Start of GIVEN DATA

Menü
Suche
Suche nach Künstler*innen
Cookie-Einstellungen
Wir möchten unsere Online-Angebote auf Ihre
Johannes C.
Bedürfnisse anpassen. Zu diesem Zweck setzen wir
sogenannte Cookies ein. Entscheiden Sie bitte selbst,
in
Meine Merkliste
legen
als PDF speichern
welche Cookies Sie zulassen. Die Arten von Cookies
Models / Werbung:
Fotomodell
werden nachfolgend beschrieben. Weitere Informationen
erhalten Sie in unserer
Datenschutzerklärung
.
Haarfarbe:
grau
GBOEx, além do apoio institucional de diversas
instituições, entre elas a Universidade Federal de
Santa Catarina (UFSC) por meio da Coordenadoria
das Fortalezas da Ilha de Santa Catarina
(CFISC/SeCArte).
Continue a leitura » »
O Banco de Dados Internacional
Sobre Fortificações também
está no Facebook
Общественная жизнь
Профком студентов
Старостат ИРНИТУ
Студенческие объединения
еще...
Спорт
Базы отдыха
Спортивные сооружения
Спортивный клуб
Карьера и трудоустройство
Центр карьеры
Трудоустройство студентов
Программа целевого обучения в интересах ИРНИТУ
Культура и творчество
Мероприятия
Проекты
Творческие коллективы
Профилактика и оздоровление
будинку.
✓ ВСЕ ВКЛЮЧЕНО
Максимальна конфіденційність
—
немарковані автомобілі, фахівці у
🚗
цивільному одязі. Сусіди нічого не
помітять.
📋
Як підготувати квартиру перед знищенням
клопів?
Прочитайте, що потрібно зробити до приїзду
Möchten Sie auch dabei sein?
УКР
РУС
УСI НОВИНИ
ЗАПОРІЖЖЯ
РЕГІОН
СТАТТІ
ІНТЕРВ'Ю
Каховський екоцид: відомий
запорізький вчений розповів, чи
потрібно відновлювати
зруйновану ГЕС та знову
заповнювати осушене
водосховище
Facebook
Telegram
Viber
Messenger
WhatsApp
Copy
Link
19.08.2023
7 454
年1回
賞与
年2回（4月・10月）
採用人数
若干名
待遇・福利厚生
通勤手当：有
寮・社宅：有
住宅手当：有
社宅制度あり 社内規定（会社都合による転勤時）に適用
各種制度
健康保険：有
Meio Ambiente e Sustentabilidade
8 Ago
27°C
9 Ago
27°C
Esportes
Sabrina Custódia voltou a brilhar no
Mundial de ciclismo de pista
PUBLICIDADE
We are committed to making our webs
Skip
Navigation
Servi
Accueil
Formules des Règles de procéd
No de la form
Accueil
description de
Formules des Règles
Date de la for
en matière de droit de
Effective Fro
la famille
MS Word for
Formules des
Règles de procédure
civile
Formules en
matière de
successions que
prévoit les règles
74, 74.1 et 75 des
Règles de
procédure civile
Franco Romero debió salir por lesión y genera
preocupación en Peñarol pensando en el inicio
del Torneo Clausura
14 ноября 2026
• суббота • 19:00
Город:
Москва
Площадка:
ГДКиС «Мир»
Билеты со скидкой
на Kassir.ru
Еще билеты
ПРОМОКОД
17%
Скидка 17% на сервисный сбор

End of GIVEN DATA

Extract the full listing and reproduce each line exactly.

Menü
Suche
Suche nach Künstler*innen
Cookie-Einstellungen
Wir möchten unsere Online-Angebote auf Ihre
Johannes C.
Bedürfnisse anpassen. Zu diesem Zweck setzen wir
sogenannte Cookies ein. Entscheiden Sie bitte selbst,
in
Meine Merkliste
legen
als PDF speichern
welche Cookies Sie zulassen. Die Arten von Cookies
Models / Werbung:
Fotomodell
werden nachfolgend beschrieben. Weitere Informationen
erhalten Sie in unserer
Datenschutzerklärung
.
Haarfarbe:
grau
GBOEx, além do apoio institucional de diversas
instituições, entre elas a Universidade Federal de
Santa Catarina (UFSC) por meio da Coordenadoria
das Fortalezas da Ilha de Santa Catarina
(CFISC/SeCArte).
Continue a leitura » »
O Banco de Dados Internacional
Sobre Fortificações também
está no Facebook
Общественная жизнь
Профком студентов
Старостат ИРНИТУ
Студенческие объединения
еще...
Спорт
Базы отдыха
Спортивные сооружения
Спортивный клуб
Карьера и трудоустройство
Центр карьеры
Трудоустройство студентов
Программа целевого обучения в интересах ИРНИТУ
Культура и творчество
Мероприятия
Проекты
Творческие коллективы
Профилактика и оздоровление
будинку.
✓ ВСЕ ВКЛЮЧЕНО
Максимальна конфіденційність
—
немарковані автомобілі, фахівці у
🚗
цивільному одязі. Сусіди нічого не
помітять.
📋
Як підготувати квартиру перед знищенням
клопів?
Прочитайте, що потрібно зробити до приїзду
Möchten Sie auch dabei sein?
УКР
РУС
УСI НОВИНИ
ЗАПОРІЖЖЯ
РЕГІОН
СТАТТІ
ІНТЕРВ'Ю
Каховський екоцид: відомий
запорізький вчений розповів, чи
потрібно відновлювати
зруйновану ГЕС та знову
заповнювати осушене
водосховище
Facebook
Telegram
Viber
Messenger
WhatsApp
Copy
Link
19.08.2023
7 454
年1回
賞与
年2回（4月・10月）
採用人数
若干名
待遇・福利厚生
通勤手当：有
寮・社宅：有
住宅手当：有
社宅制度あり 社内規定（会社都合による転勤時）に適用
各種制度
健康保険：有
Meio Ambiente e Sustentabilidade
8 Ago
27°C
9 Ago
27°C
Esportes
Sabrina Custódia voltou a brilhar no
Mundial de ciclismo de pista
PUBLICIDADE
We are committed to making our webs
Skip
Navigation
Servi
Accueil
Formules des Règles de procéd
No de la form
Accueil
description de
Formules des Règles
Date de la for
en matière de droit de
Effective Fro
la famille
MS Word for
Formules des
Règles de procédure
civile
Formules en
matière de
successions que
prévoit les règles
74, 74.1 et 75 des
Règles de
procédure civile
Franco Romero debió salir por lesión y genera
preocupación en Peñarol pensando en el inicio
del Torneo Clausura
14 ноября 2026
• суббота • 19:00
Город:
Москва
Площадка:
ГДКиС «Мир»
Билеты со скидкой
на Kassir.ru
Еще билеты
ПРОМОКОД
17%
Скидка 17% на сервисный сбор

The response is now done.